From a parenting perspective, the things that most jumped out at me were the importance of modeling gratitude, self compassion (and compassion towards are children when they are struggling/having a meltdown/etc.), and boundaries.  Brown doesn't give a lot of explicit “do this, not that” parenting advice. But she does underscore how “parents are looking for behaviors, emotions, and thinking patterns that their children have never seen modeled.” So it is more important that we model emotion regulation, mindfulness, etc. than that we Ferberize or breastfeed or whatever (like I talked about here).

:: Dataset records ::

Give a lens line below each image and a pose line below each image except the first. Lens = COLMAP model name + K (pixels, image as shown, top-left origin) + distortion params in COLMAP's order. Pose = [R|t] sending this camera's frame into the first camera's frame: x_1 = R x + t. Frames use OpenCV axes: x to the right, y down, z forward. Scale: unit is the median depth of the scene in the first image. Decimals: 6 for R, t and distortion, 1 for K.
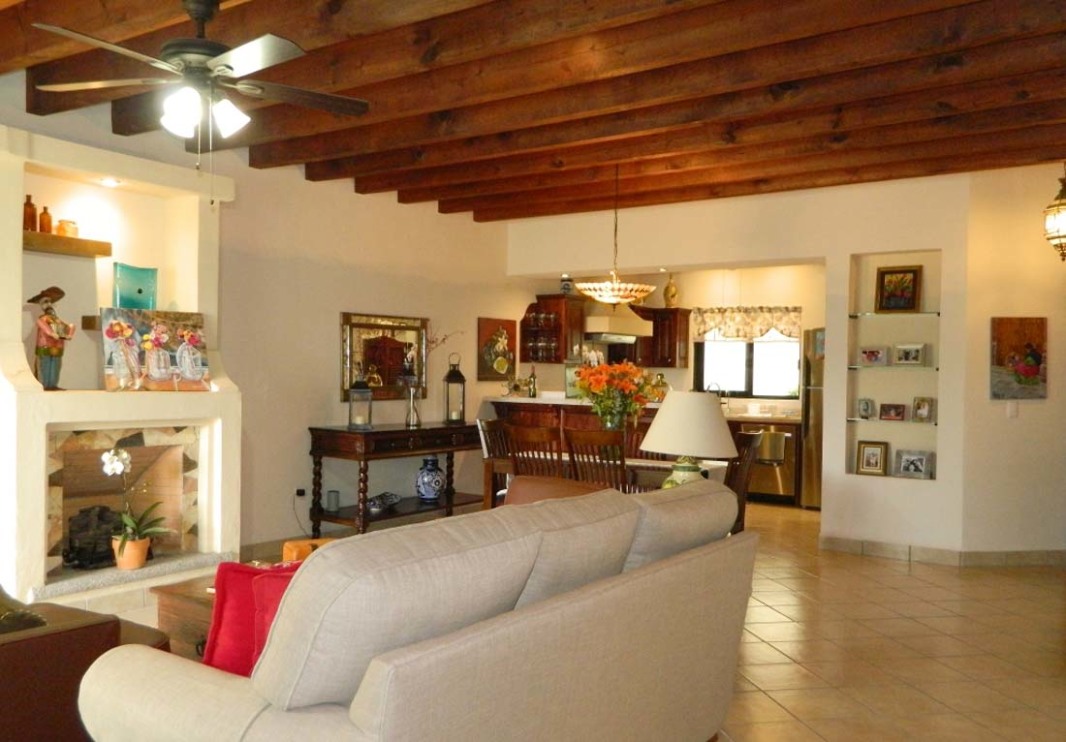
lens RADIAL K [[923.8, 0, 532.7], [0, 923.8, 374.6], [0, 0, 1]] dist [0.008625, 0.010009]
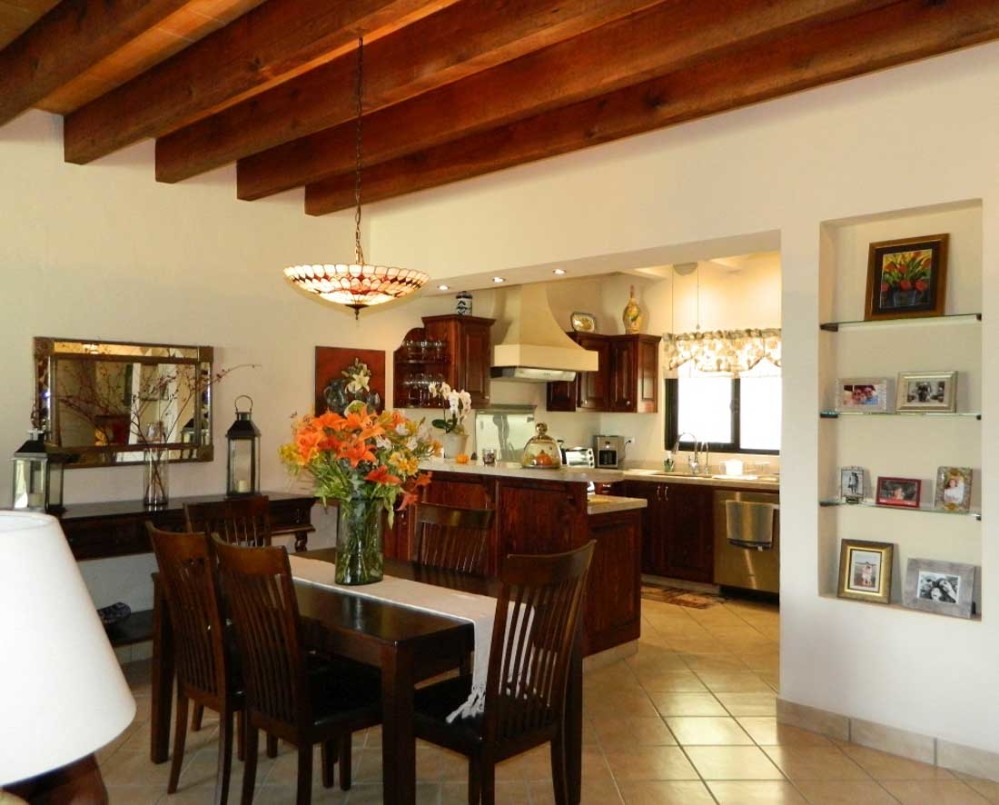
lens RADIAL K [[846.5, 0, 508.0], [0, 846.5, 387.5], [0, 0, 1]] dist [0.023944, 0.000840]
pose [[0.989992, -0.010921, -0.140700, 0.176662], [0.006213, 0.999407, -0.033855, -0.005960], [0.140986, 0.032642, 0.989473, 0.350065]]
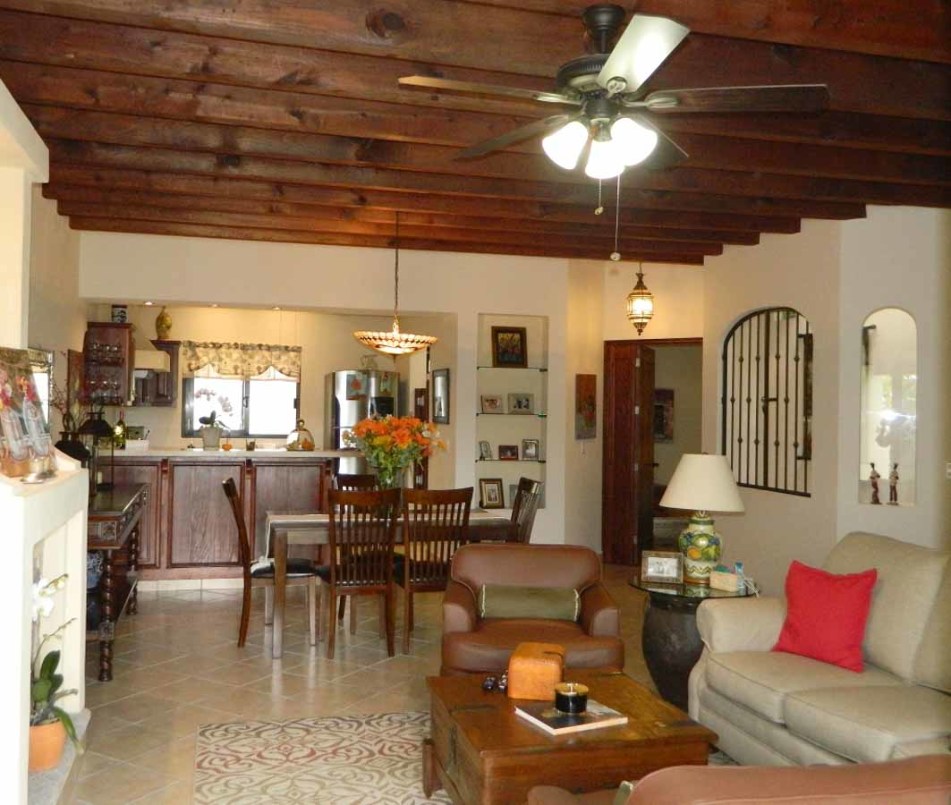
lens RADIAL K [[926.6, 0, 475.1], [0, 926.6, 400.4], [0, 0, 1]] dist [-0.067903, 0.000000]
pose [[0.655585, 0.001803, 0.755120, -0.402601], [-0.007773, 0.999960, 0.004361, -0.023295], [-0.755082, -0.008729, 0.655573, 0.214295]]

:: Work order ::
Carry the passage on parents modeling behavior for their children forward from its last sentence.

:: Result for this exercise ::
Brown gets into a lot more issues in her book, these were just the ones I was most interested in. Although I was fascinated by her distinction between "vulnerability" and straight-up TMI. From a blogging perspective (and a ready of Momastery), it was something I'd often wondered about. She also offered some crazy important insights into gender differences in shame (hint: it's not just a woman's issue). Overall, I definitely enjoyed this book, as I do most anything by Brené Brown.